Philip Glass:

 

                Philip Glass, considered one of the great composers of minimalist music, was born in Baltimore on January 31, 1937.  The son of a record store owner, he learned classical music though records his father would bring home after they had failed to sell.  Glass took up the violin at age six, and by age eight was playing flute at the Peabody Conservatory.  After studying at the University of Chicago and at Julliard, he went to Paris to study with a famous music theory teacher named Nadia Boulanger.

                While working with Indian sitar-player Ravi Shankar in the 1960s, he came to the realization that while Western music divides time into quarters, eighths, etc, in Eastern music rhythm is added.  A rhythm will repeat itself many times, and then parts of that rhythm are added on to the original to create an entirely new sound.  This method of composing, known as the additive process, became the catalyst for Glass' movement into minimalism, which is music that creates excitement and interest through repetitive lines that shift in subtle ways.  Glass was fascinated by the additive process and began applying it to his compositions.  The piece that best exemplifies his writing in this period is a composition entitled 1+1.  The piece consists of two rhythms that are tapped on a table: two sixteenth notes and an eighth note making up the first, and a single eighth note making up the second.  The performer repeats these rhythms, then starts adding on parts of those rhythms to the whole line for as long as he/she likes. 

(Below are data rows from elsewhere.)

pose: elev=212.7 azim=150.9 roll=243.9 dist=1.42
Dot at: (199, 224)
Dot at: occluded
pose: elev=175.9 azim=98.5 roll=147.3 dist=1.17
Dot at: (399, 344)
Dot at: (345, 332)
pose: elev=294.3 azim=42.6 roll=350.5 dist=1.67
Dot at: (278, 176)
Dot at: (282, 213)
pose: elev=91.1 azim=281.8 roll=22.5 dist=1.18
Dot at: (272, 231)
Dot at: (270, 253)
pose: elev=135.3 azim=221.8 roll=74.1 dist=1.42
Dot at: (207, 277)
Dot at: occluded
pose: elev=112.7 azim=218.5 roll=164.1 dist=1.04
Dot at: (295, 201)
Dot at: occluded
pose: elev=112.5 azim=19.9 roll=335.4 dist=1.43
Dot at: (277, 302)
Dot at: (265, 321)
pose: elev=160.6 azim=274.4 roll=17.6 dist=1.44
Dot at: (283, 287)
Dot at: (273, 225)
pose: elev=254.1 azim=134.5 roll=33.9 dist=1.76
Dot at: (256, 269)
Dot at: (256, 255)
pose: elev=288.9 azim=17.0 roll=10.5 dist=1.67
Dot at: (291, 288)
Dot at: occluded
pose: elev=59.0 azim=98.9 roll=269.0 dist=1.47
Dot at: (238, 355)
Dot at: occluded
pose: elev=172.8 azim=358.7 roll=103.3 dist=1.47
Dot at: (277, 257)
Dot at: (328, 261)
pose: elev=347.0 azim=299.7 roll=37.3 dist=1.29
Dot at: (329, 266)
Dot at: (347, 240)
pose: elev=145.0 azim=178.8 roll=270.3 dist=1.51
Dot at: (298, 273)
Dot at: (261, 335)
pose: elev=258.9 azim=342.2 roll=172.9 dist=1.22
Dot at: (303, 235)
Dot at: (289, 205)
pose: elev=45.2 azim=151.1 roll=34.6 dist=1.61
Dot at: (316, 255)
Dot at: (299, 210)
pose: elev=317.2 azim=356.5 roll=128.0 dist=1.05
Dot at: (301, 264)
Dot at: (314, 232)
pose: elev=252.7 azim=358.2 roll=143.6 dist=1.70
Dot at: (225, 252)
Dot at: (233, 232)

            In the spring of 1974, Philip Glass and theater director Bob Wilson planned a work using  Albert Einstein as its subject.    This work became the 1976 opera Einstein on the Beach, which resembled no previous opera.  It had no plot and few lyrics.   Most of the lyrics that did exist were written by an autistic child named Christopher Knowles.  All the actors would wear clothes similar to Einstein’s, every prop would connect with him in some way, and a violinist in full Einstein costume and make-up would perform on-stage to reflect Einstein’s amateur violin playing (Glass, 34).  They also came up with the visual themes of the opera:  a Train, a Trial, and a Field/Spaceship.  Despite these and other radical changes, the opera was a huge success and remains one of Glass's best-known works.